This is a community mobilization approach to knowledge: letting the collective knowledge of the community guide your work together.
Indigenous Learning Circles
In this video, Tracy Coates, a professor from Canada, talks about circle learning. Tracy is Mohawk, which is one of the Indigenous communities in Canada. The Indigenous peoples of Canada are the people who were there before Europeans arrived, and they still retain their culture, their steadfastness, and their connection to the land today. Circle learning is an Indigenous Canadian form of learning.
I am so pleased to have you guys here with me today, it’s such an honour to be able to teach and to explore ideas and concepts with people like yourself and I’m really excited about what I get to talk about today. So let’s get started. The way that I approach education is from a more traditional first nation’s methodology, which means that um in the west the way it is traditionally done is in more of a hierarchy top down approach.
So you see this in all kinds of different systems in the west, pretty much every structure whether you’re talking about foreign development or governance or anything like that it works from this top down structure where you have someone at the top who’s elite talking to the people here and this would be your professor in a traditional teaching format. And these would be the students like yourselfs. This isn’t how I do things. From where I come from a first nation’s perspective specifically Mohawk and Cree is where my teaching are from, we do things very very differently.

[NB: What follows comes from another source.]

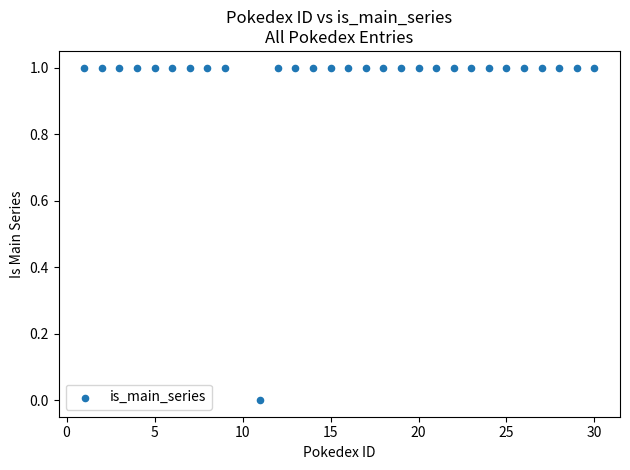

What is the range of X values (max minus min)?

29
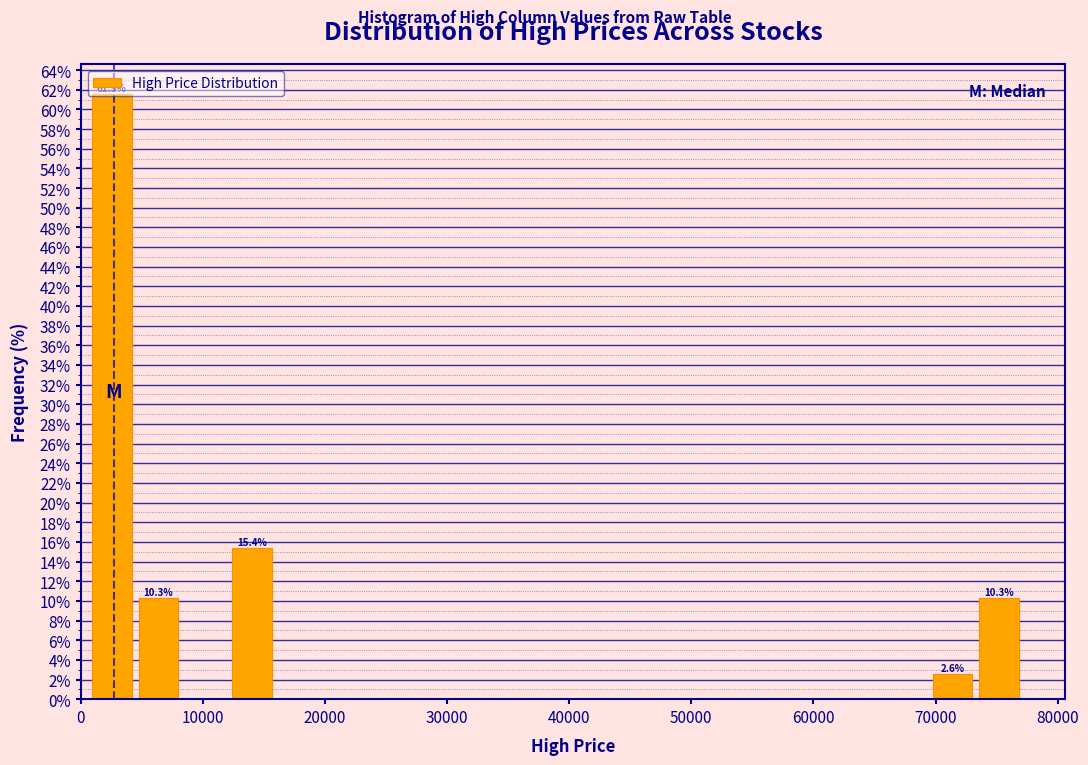

Around what value on the x-axis is the tallest bar? Give the approximate position of its centre, as read against the axis.

3000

Our leadership system, our governance structure, everything is recognized as coming from the bottom and going up.So you don’t have this system where you have someone who’s talking at the very front and you’re stuck in your chairs and you literally often cannot even move your chairs and you’re supposed to listen and learn to the knowledge that the person who’s at the front that authority figure is teaching you.This isn’t how we do things because you have so much to contribute.

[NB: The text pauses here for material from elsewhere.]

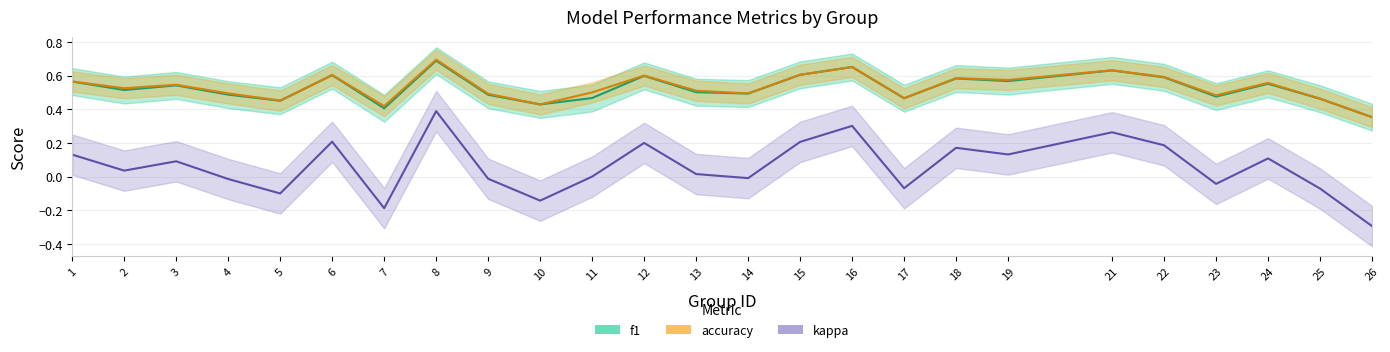

How many interior local valleys does the accuracy series have?

8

You have so much knowledge, so much experience so much beautiful ideas to contribute to learning, why would I wanna stand up here and go on and on and on and not learn from you and allow you to learn from each other?
So that’s the approach that we have its more balanced. It’s more inclusive. It recognizes the value of your knowledge as well as the value of my knowledge.
Often times, people assume that knowledge is something that exists outside of themselves. In the Western Christian tradition, perhaps we think about the fruit from the Tree of Knowledge in the Garden of Eden–something that we go and pick, eat, and then know. But a circle learning methodology assumes that you already know a lot of things. You are the expert on your life and your experiences, as well as on many other things that you have learned about over time, from the people who have formed you and who you care about. Everyone has something to share.
The other crucial element of a circle learning methodology is that, just as you already know many things which matter, and which enable you to think through questions, so does everyone else. Imagine a group of people sitting in a circle, looking towards something in the centre of the room. Some see it from the front, others from the back, others from the side. Maybe some are closer to it, while others are further. Maybe some people see it in light, and others see its shadow. Each of them can only tell one story about what the image looks like. But together, they can describe it much more fully. This circle is your community, and the object in the middle is a problem you all face. You, by yourself, cannot see everything about it. You need to speak with other people in order to move your analysis forward, and be able to understand how you might be able to make a change.
Al Saraya Centre
Often people who want to work with communities assume they are experts. Perhaps this is because of what they have learned in a university, or because they come from outside and have a new perspective. But a circle learning perspective argues against this. You certainly have expertise in some areas, because of your life experiences and training. But that does not make you an expert in what people want, what they think, and what they have learned by living their lives. Circle learning requires humility from those who come to learn. Without this humility, you will be closed to all the knowledge that will be shared with you–and your work will suffer for it.
Heyam Alyan is the executive Director of Al Saraya Centre, a community centre in the Old City of Jerusalem. She works with communities struggling under military occupation who live in very constrained spaces and lack economic and social opportunity. In this video, she describes how members from the community work together, and how that helps them to identify their problems and find solutions.
In our experience, we saw that a community that has a lot of problems, a lot of issues, a lot of times there are taboos in subjects in which to speak of.
The best thing is to be in a group from the fabric of the community itself, we are speaking of a group of youth together (either men or women separately), technically these people came as a group and formed as a good group. It instills a sense of trust, a lot of topics can be introduced, which no other human can think would be heard or a person can hear this issue in the group and hear that the rest of the group has the same issues and he doesn’t know. And he thinks this is the biggest the problem in the world and he is alone in it. But through working with the group he will see a lot of people having this issue and that a lot of people have found a solution to it.
Many times, he might not even have to speak, but he hears things that touch him and affect him not exactly touch him but maybe are a solution to an issue he is suffering from. Or maybe support for him from someone else who lives the same situation, same life, but that person has the ability to solve his own problems, so the (original person) feels like he, too, can solve his own issues.
So, this work between groups is very great especially when it’s been worked on for a long time. Make groups for cumulative work on the long run. We can’t make a group for 2 months and leave them. The group has to be formed and be built on and built on and take in information, and this group can help other groups from the same community, same issues, same circumstance, same culture, like this they can evolve and help other evolve in a faster pace for change than when someone outside the community comes in and works with the groups.